> Required work
The lines to reproduce from the material below are those from the one containing "border-radius: 5px ->" through the one containing "align-items: flex-end ->", both included; write them out exactly and add nothing.

> Provided entries
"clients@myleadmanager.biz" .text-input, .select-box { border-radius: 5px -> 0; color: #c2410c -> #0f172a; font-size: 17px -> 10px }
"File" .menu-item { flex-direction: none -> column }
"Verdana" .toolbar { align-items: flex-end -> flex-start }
---
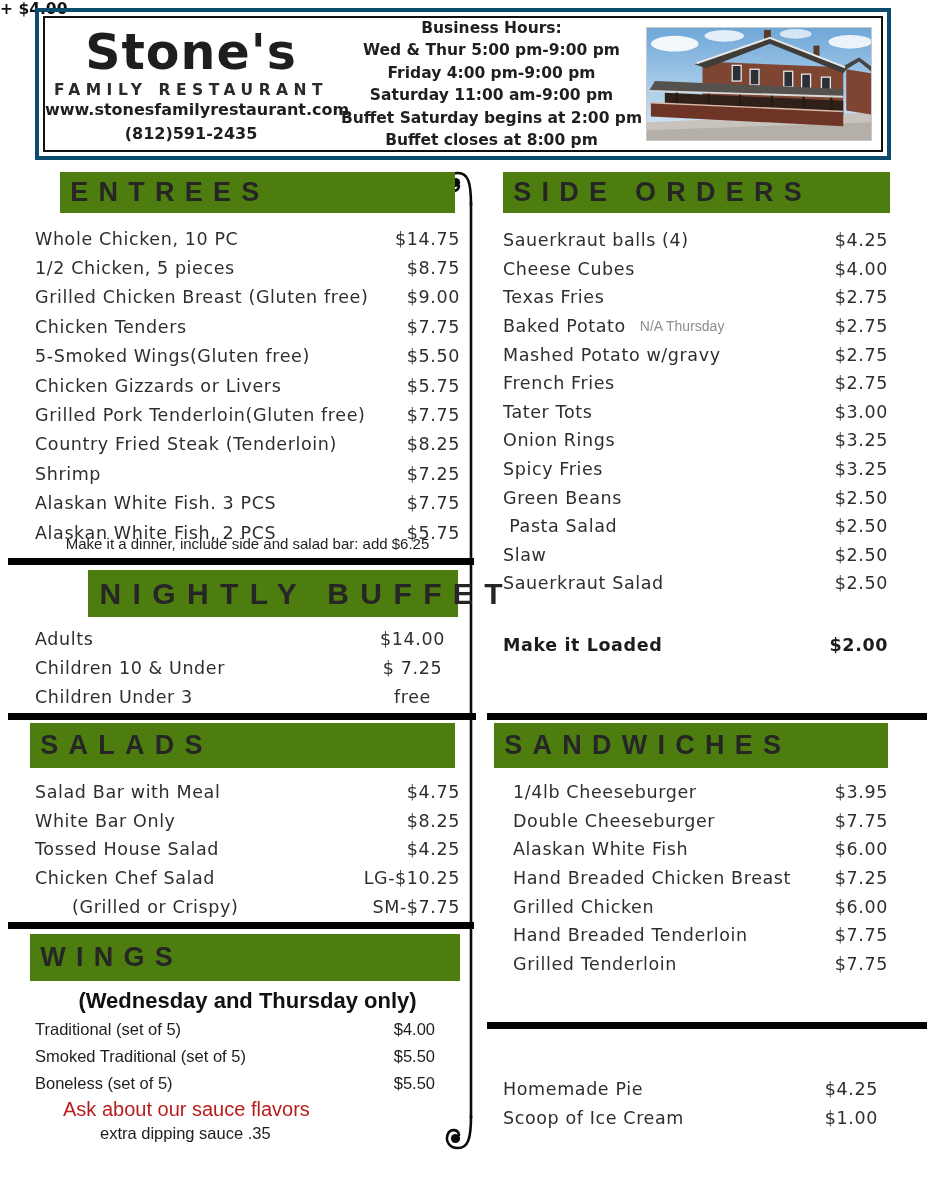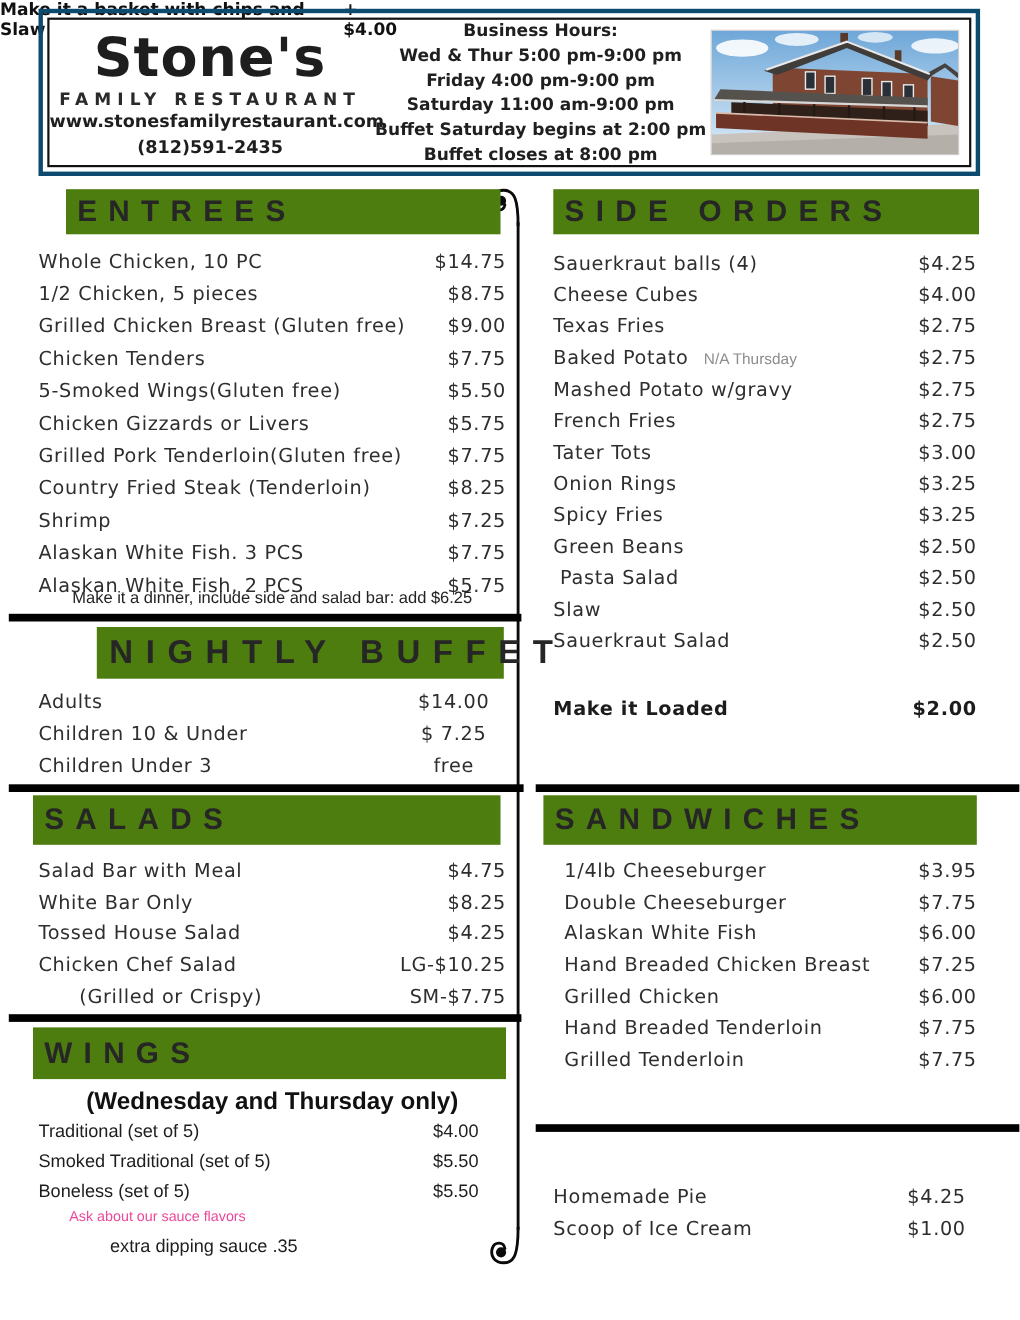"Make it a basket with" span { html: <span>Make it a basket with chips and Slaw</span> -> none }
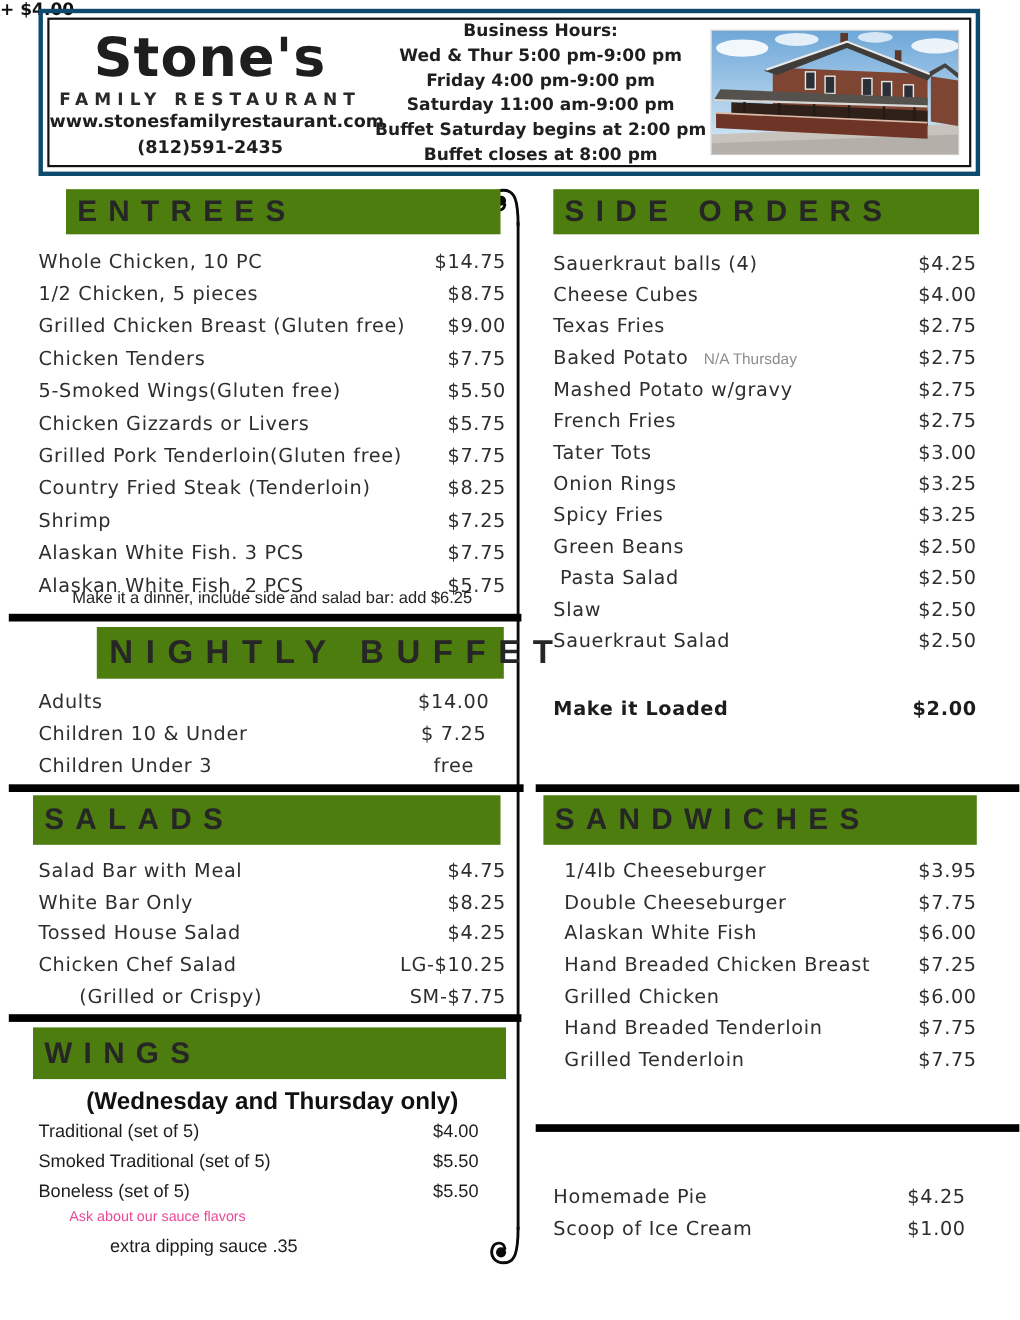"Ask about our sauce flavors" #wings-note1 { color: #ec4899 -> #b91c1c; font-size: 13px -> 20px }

> Exercise response
"clients@myleadmanager.biz" .text-input, .select-box { border-radius: 5px -> 0; color: #c2410c -> #0f172a; font-size: 17px -> 10px }
"File" .menu-item { flex-direction: none -> column }
"Verdana" .toolbar { align-items: flex-end -> flex-start }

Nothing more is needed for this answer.